What you write must match the records exactly, except for the images, which are left out.

Collected data ::
-- -- --
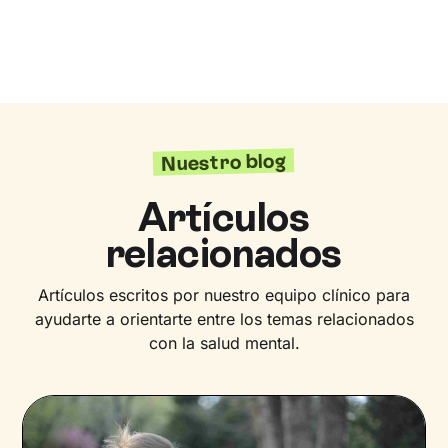
Nuestro blog
Artículos
relacionados
Artículos escritos por nuestro equipo clínico para
ayudarte a orientarte entre los temas relacionados
con la salud mental.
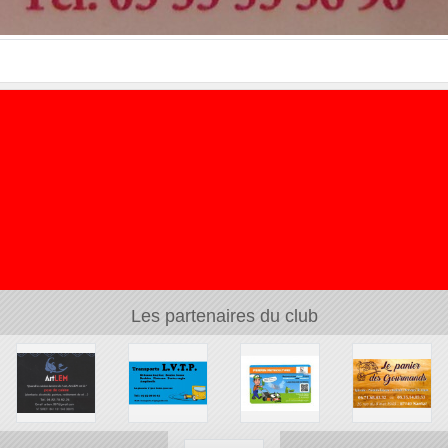
Les partenaires du club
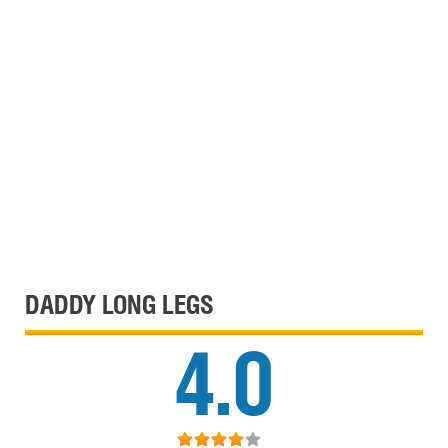
DADDY LONG LEGS
4.0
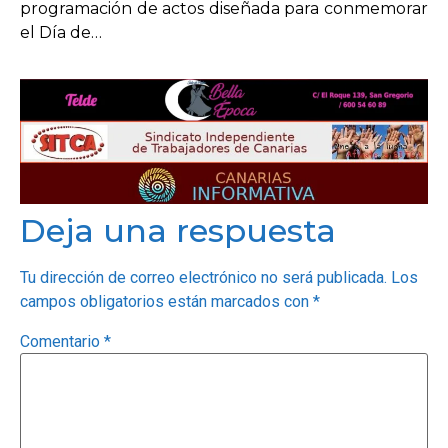
programación de actos diseñada para conmemorar
el Día de…
Deja una respuesta
Tu dirección de correo electrónico no será publicada.
Los
campos obligatorios están marcados con
*
Comentario
*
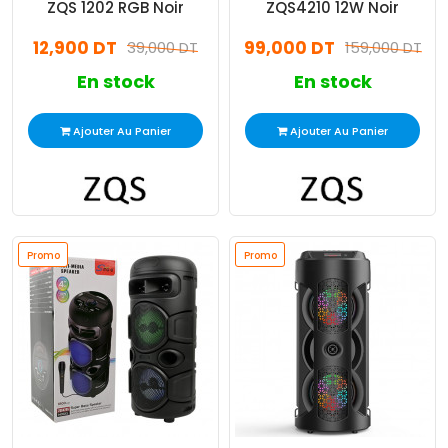
ZQS 1202 RGB Noir
ZQS4210 12W Noir
12,900 DT
99,000 DT
39,000 DT
159,000 DT
En stock
En stock
Ajouter Au Panier
Ajouter Au Panier
Promo
Promo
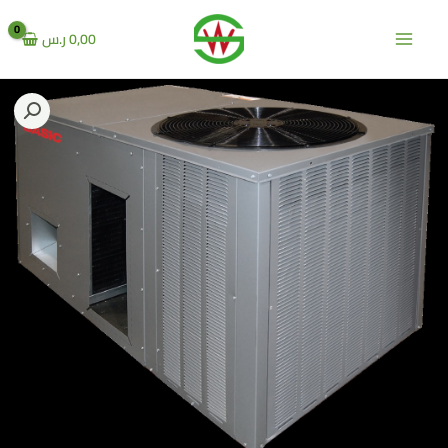
خطي
لى
0,00
ر.س
لمحتوى
مية
يسك
ركزي
EMRHR
X060AV
بارد)
طن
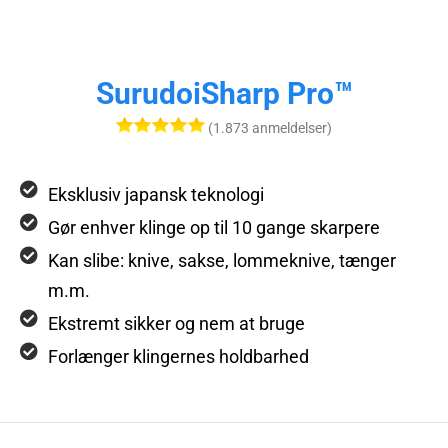
SurudoiSharp Pro™
(1.873 anmeldelser)
Eksklusiv japansk teknologi
Gør enhver klinge op til 10 gange skarpere
Kan slibe: knive, sakse, lommeknive, tænger
m.m.
Ekstremt sikker og nem at bruge
Forlænger klingernes holdbarhed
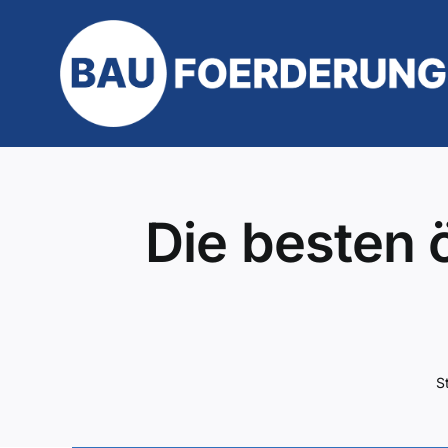
Zum
Inhalt
springen
Die besten 
S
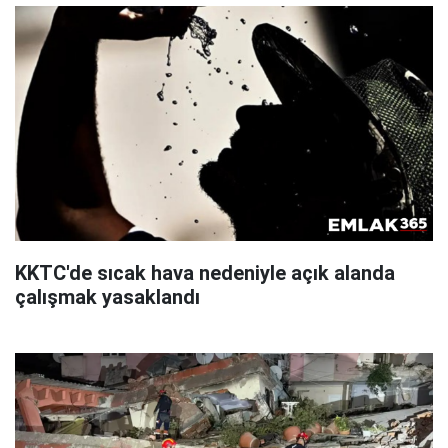
KKTC'de sıcak hava nedeniyle açık alanda
çalışmak yasaklandı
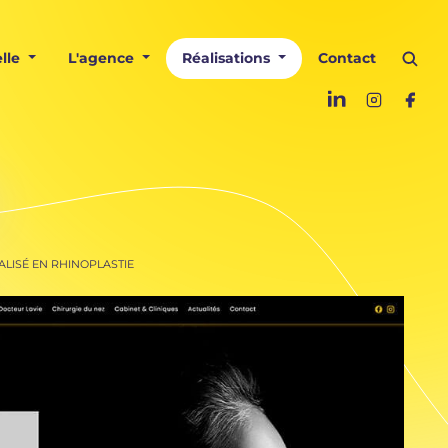
lle
L'agence
Réalisations
Contact
ALISÉ EN RHINOPLASTIE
-- -- --
Task response ::
Nuestro blog
Artículos
relacionados
Artículos escritos por nuestro equipo clínico para
ayudarte a orientarte entre los temas relacionados
con la salud mental.
Les partenaires du club
DADDY LONG LEGS
4.0
programación de actos diseñada para conmemorar
el Día de…
Deja una respuesta
Tu dirección de correo electrónico no será publicada.
Los
campos obligatorios están marcados con
*
Comentario
*
ZQS 1202 RGB Noir
ZQS4210 12W Noir
12,900 DT
99,000 DT
39,000 DT
159,000 DT
En stock
En stock
Ajouter Au Panier
Ajouter Au Panier
Promo
Promo
خطي
لى
0,00
ر.س
لمحتوى
مية
يسك
ركزي
EMRHR
X060AV
بارد)
طن
SurudoiSharp Pro™
(1.873 anmeldelser)
Eksklusiv japansk teknologi
Gør enhver klinge op til 10 gange skarpere
Kan slibe: knive, sakse, lommeknive, tænger
m.m.
Ekstremt sikker og nem at bruge
Forlænger klingernes holdbarhed
Zum
Inhalt
springen
Die besten 
S
KKTC'de sıcak hava nedeniyle açık alanda
çalışmak yasaklandı
lle
L'agence
Réalisations
Contact
ALISÉ EN RHINOPLASTIE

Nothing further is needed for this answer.